Reproduce the data starting at the line containing "text C Am Dm G C" and ending at the line containing "text F G [90, 305, 1185, 334]", swapping "Outro" for "Coda" and keeping everything else unchanged. Give only those lines.

-=-=-=-=-

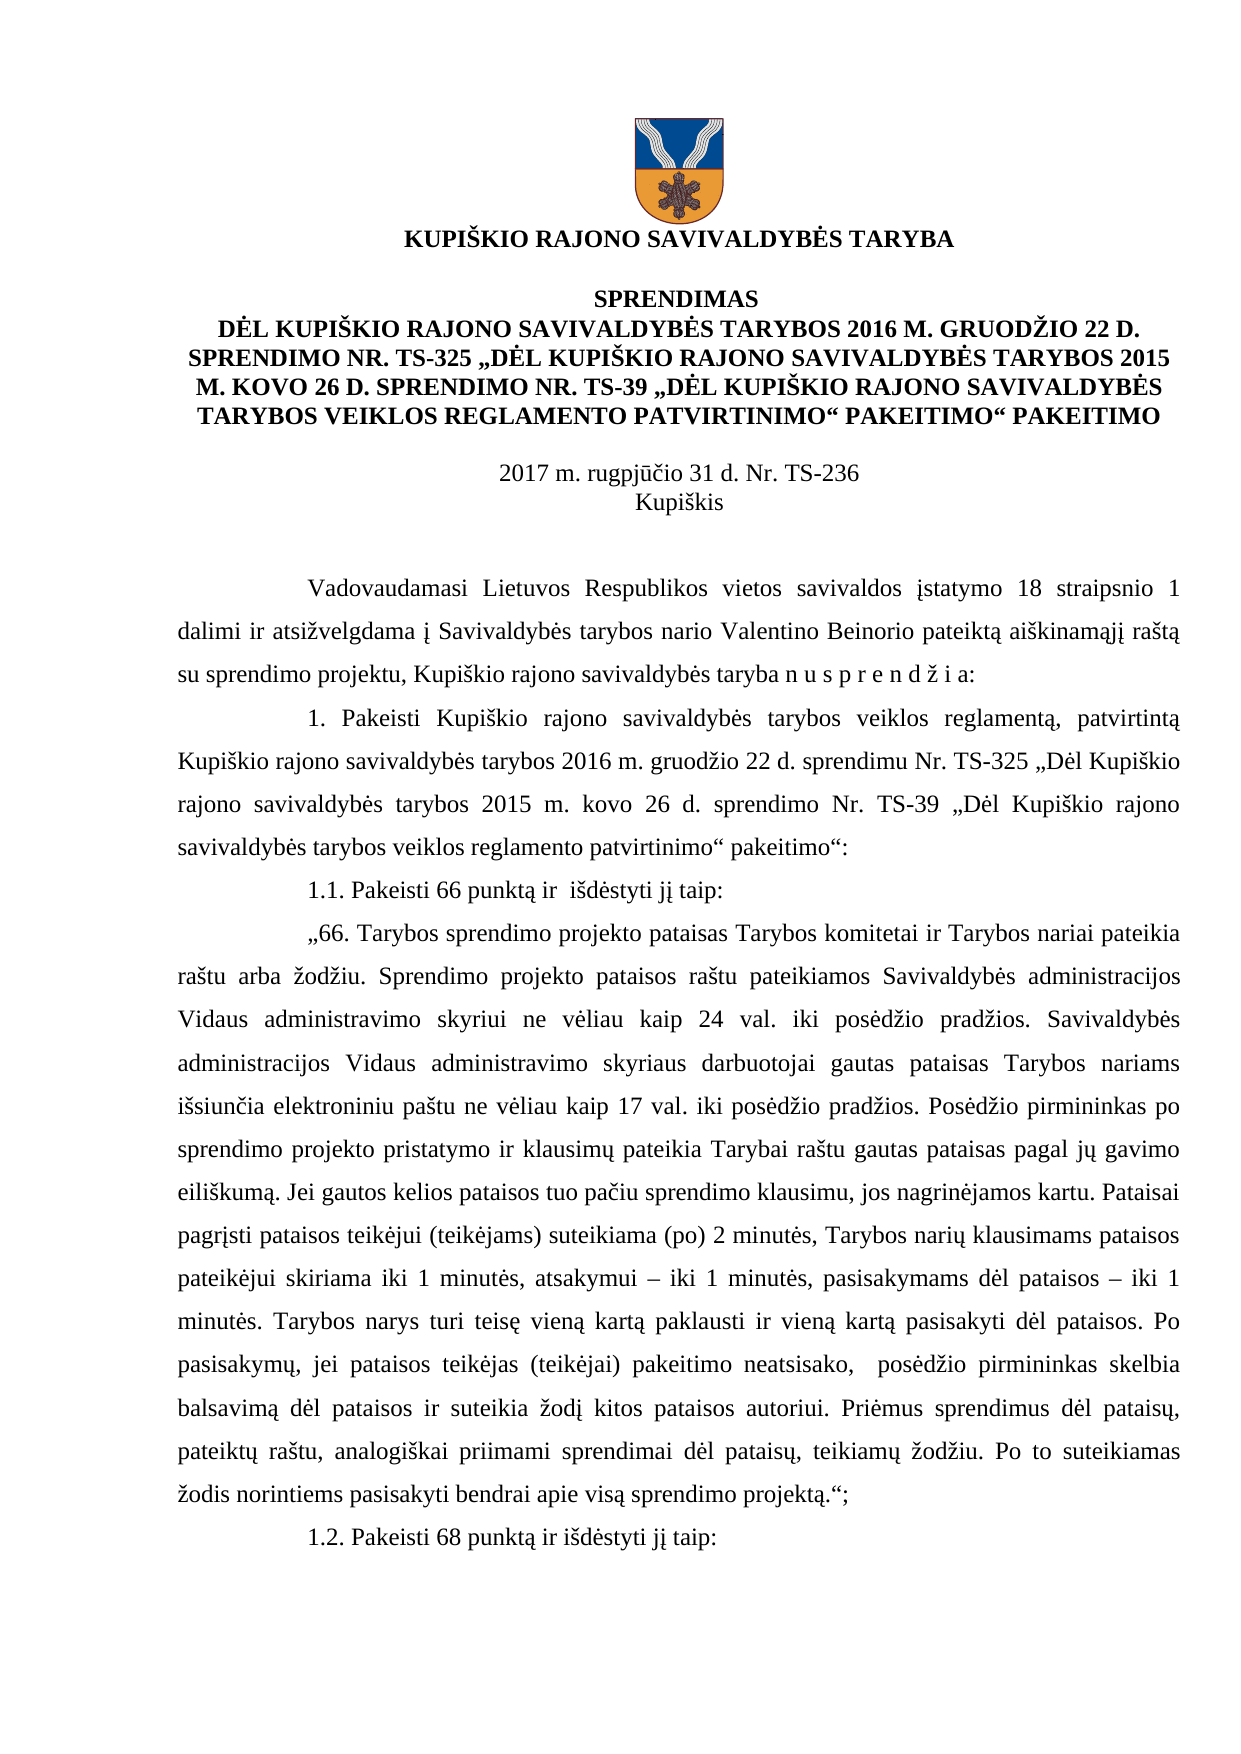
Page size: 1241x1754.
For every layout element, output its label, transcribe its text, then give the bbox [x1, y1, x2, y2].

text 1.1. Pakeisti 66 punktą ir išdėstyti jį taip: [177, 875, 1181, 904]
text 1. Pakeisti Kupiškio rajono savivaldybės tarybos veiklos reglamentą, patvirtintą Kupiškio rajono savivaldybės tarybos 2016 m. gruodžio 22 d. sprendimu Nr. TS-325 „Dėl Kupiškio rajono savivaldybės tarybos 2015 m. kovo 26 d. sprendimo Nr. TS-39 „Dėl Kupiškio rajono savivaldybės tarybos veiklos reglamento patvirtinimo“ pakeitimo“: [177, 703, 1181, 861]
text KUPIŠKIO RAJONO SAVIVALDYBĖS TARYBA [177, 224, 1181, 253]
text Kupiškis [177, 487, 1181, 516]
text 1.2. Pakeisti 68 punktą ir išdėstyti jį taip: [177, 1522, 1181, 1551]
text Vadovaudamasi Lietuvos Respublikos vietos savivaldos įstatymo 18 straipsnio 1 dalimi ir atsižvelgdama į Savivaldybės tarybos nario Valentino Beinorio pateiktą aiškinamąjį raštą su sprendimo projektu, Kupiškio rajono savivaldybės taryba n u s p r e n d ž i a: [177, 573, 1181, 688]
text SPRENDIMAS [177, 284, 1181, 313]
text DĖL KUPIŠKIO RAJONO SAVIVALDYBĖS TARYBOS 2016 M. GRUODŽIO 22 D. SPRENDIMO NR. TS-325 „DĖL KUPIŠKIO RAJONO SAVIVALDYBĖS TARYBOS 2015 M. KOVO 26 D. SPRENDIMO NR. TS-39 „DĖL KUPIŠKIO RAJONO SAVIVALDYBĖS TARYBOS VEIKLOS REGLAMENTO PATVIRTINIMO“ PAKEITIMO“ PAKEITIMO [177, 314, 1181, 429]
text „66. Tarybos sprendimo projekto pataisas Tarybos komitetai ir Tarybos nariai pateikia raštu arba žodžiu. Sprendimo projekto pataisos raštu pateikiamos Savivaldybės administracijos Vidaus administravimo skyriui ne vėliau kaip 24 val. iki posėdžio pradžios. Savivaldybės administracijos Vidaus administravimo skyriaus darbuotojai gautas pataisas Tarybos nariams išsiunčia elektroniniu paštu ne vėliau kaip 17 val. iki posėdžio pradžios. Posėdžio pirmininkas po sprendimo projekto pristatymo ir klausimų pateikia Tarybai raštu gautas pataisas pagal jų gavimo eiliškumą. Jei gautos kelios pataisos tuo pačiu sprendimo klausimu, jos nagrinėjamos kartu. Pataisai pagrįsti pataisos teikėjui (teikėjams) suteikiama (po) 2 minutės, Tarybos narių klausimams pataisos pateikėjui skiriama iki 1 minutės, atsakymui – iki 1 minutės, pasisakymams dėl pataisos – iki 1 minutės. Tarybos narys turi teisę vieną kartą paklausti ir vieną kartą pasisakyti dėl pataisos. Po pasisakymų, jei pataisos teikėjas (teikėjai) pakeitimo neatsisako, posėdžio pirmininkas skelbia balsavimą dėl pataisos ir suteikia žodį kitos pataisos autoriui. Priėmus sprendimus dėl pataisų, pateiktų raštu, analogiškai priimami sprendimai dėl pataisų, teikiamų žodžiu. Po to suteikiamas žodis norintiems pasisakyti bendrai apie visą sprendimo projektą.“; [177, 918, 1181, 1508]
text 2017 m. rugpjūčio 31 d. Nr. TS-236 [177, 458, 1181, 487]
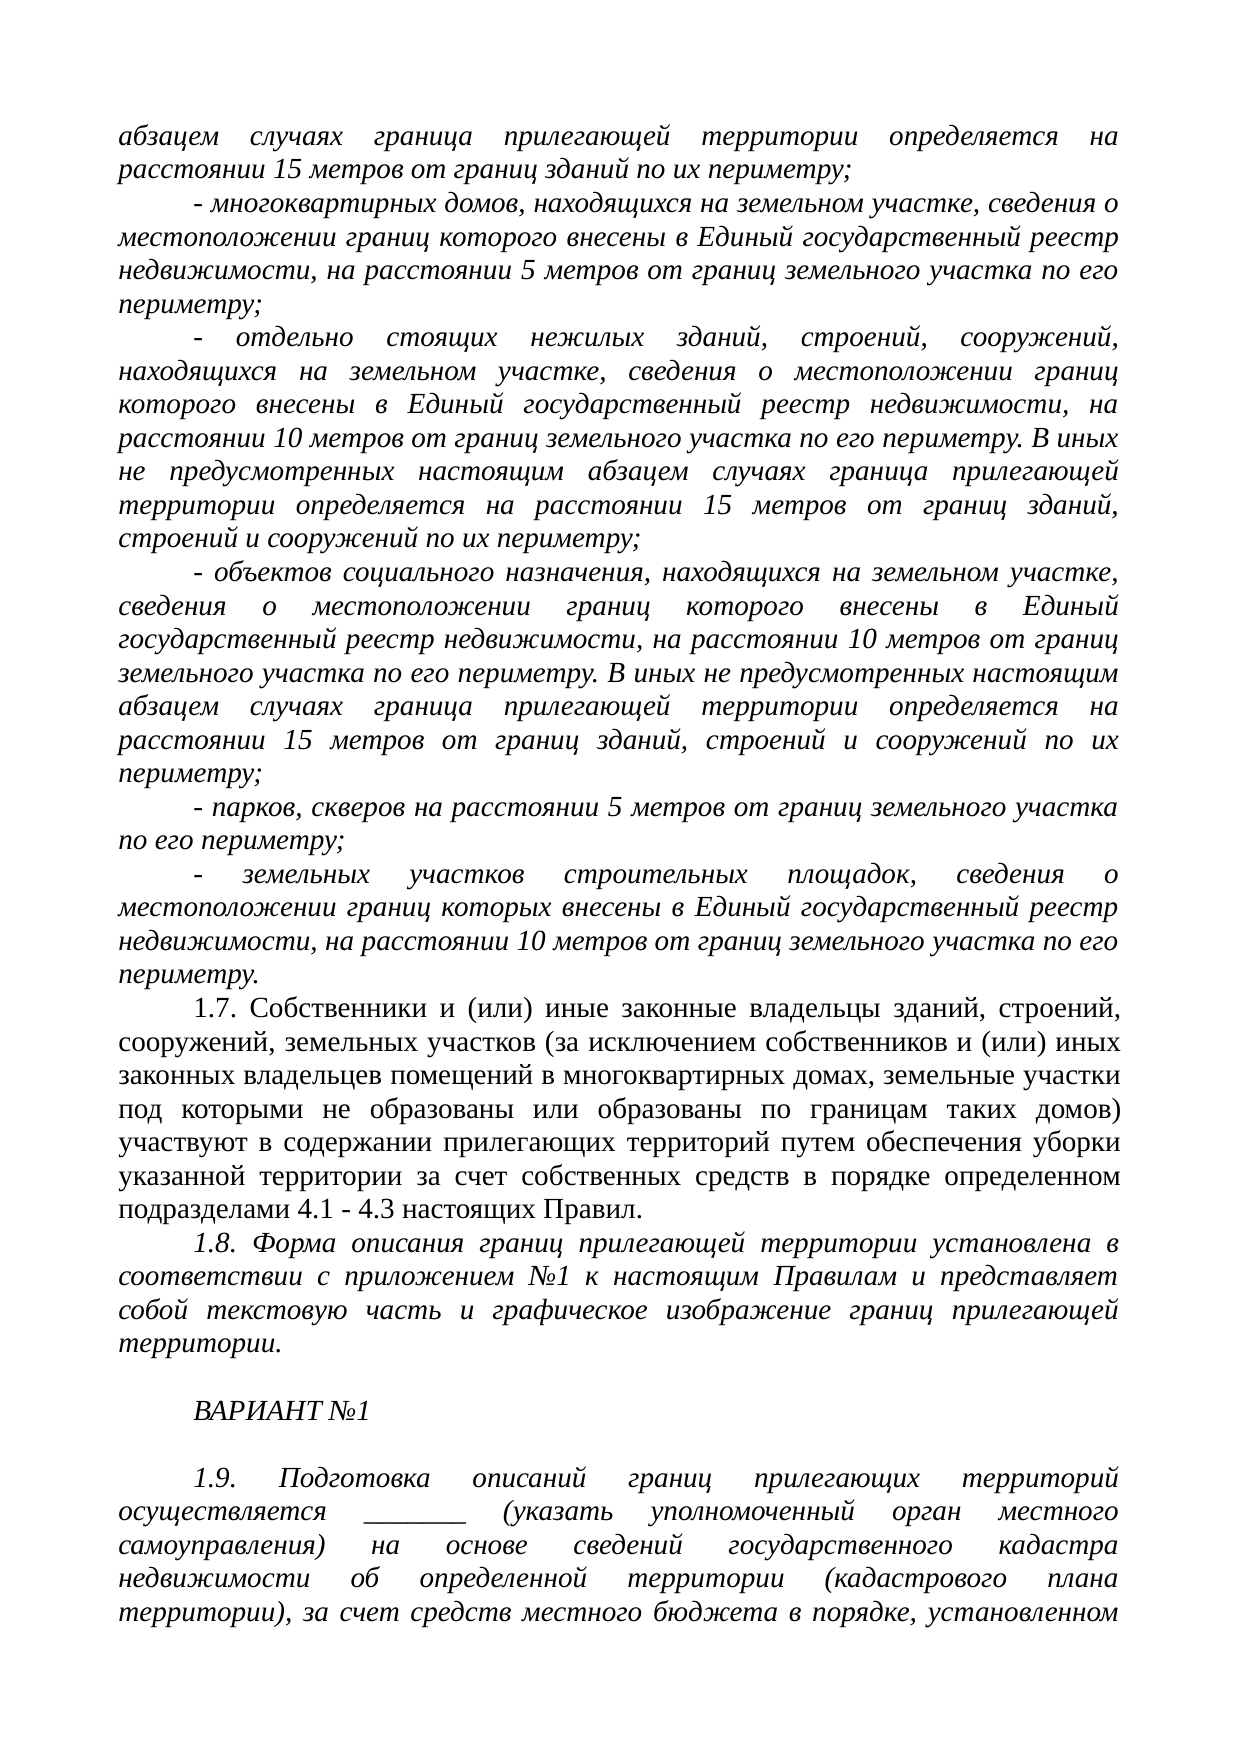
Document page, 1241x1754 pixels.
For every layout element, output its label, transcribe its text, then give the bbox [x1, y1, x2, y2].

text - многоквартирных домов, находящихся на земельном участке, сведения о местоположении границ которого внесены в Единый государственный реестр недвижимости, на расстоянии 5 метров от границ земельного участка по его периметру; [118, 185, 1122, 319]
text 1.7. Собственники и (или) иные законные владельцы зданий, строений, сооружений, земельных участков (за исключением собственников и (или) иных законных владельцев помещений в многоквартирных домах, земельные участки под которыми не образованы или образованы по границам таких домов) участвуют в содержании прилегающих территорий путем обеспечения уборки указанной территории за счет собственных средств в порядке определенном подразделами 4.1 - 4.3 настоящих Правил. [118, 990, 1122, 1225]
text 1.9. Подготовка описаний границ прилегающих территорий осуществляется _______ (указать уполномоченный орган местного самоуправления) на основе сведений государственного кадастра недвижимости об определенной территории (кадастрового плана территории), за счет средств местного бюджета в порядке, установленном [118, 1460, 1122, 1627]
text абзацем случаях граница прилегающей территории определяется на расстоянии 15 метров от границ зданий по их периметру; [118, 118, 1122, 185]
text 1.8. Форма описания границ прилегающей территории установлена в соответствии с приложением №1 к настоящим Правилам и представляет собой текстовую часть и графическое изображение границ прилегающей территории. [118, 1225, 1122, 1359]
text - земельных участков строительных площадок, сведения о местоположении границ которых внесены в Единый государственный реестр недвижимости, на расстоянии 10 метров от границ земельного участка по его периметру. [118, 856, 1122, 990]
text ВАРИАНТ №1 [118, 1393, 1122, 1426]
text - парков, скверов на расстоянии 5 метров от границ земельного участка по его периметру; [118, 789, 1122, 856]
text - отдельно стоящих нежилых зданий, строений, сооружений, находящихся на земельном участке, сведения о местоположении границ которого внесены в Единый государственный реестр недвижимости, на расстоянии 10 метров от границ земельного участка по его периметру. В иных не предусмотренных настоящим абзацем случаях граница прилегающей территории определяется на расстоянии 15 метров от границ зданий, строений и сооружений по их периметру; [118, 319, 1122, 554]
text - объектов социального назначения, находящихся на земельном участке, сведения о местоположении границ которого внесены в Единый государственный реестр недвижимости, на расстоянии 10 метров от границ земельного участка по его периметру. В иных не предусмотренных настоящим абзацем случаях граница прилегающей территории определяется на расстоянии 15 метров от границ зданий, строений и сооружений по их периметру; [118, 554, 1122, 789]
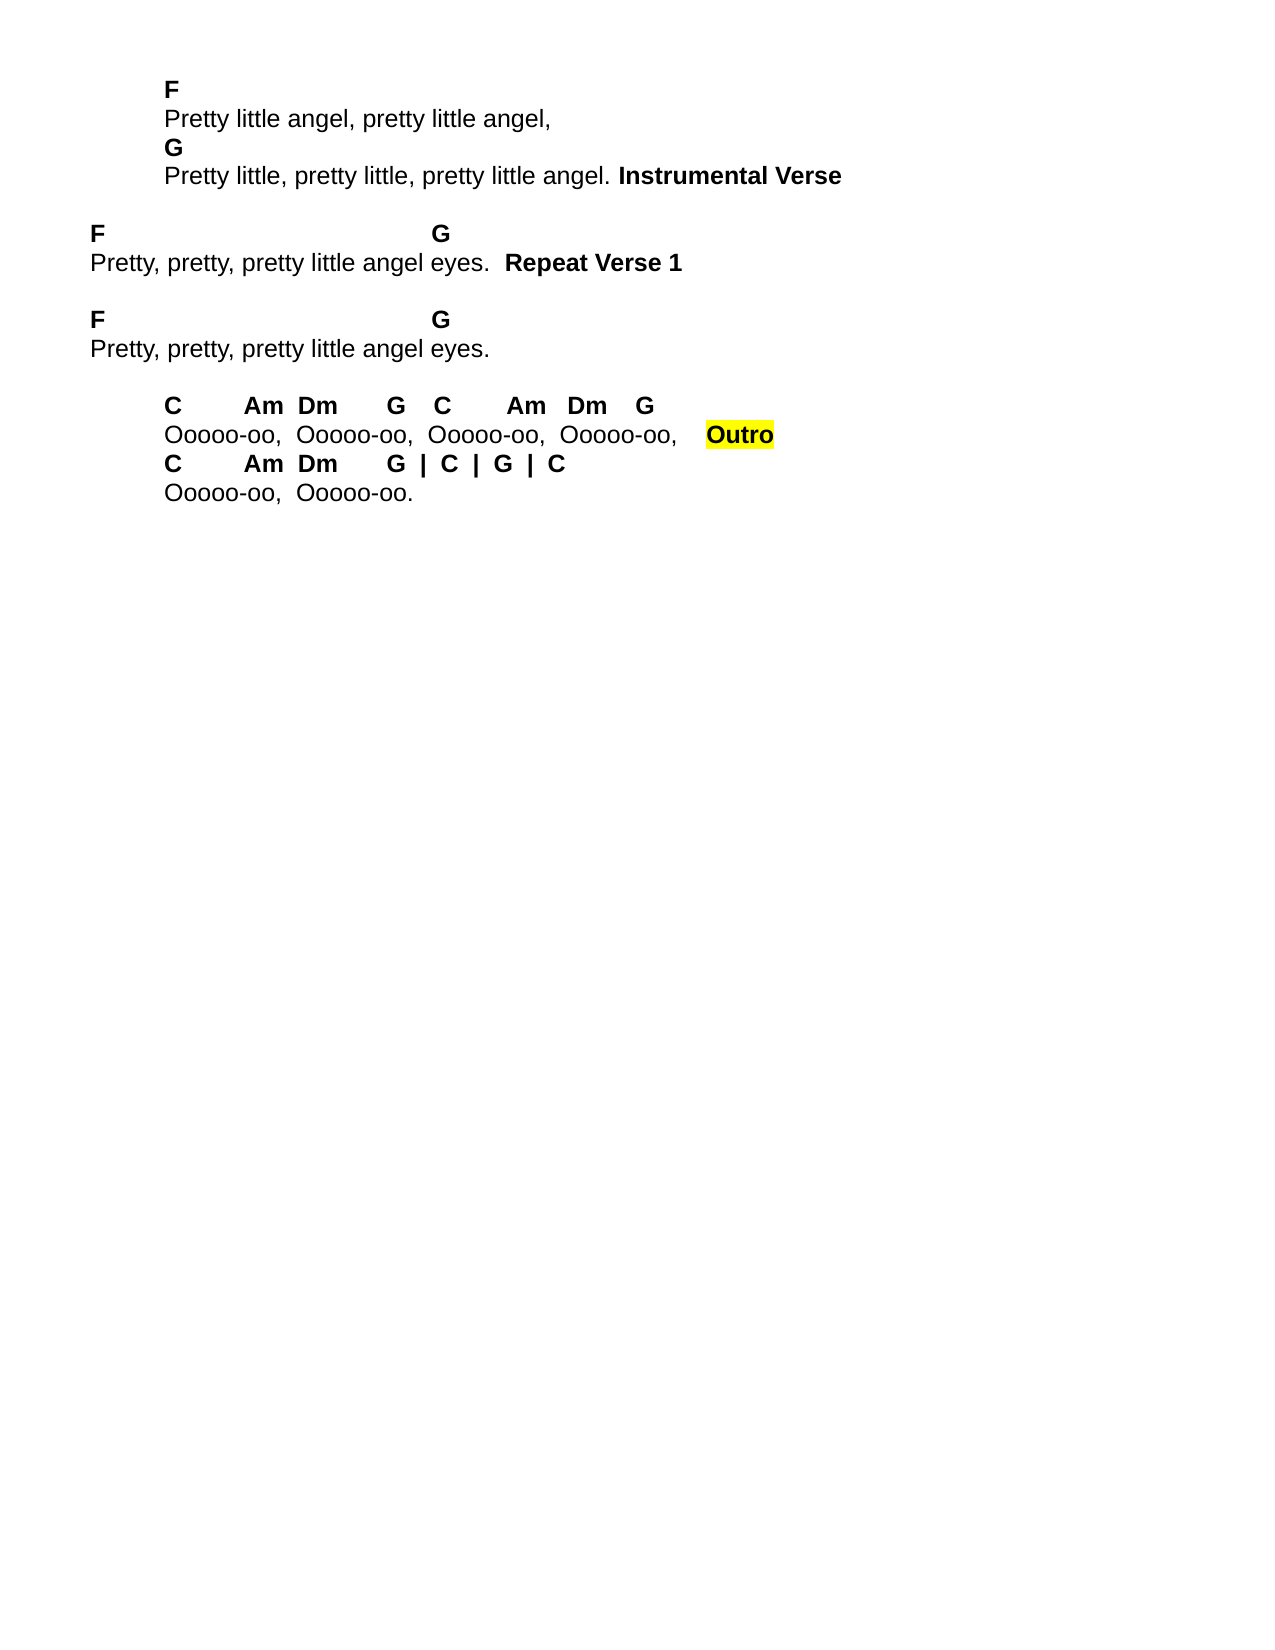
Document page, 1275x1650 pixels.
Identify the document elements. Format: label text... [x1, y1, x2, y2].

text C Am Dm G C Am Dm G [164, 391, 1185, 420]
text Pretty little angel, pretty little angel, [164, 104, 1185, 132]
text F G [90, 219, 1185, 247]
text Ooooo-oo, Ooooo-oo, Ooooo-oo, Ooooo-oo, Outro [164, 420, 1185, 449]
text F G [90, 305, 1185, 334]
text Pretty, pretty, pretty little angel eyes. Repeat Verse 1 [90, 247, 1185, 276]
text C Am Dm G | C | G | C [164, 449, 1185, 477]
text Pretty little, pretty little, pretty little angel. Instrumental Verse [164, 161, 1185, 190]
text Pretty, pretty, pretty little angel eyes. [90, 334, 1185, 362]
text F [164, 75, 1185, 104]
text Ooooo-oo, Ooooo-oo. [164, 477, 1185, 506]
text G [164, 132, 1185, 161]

-=-=-=-=-

**PROBLEM SOLUTION**.
text C Am Dm G C Am Dm G [164, 391, 1185, 420]
text Pretty little angel, pretty little angel, [164, 104, 1185, 132]
text F G [90, 219, 1185, 247]
text Ooooo-oo, Ooooo-oo, Ooooo-oo, Ooooo-oo, Coda [164, 420, 1185, 449]
text F G [90, 305, 1185, 334]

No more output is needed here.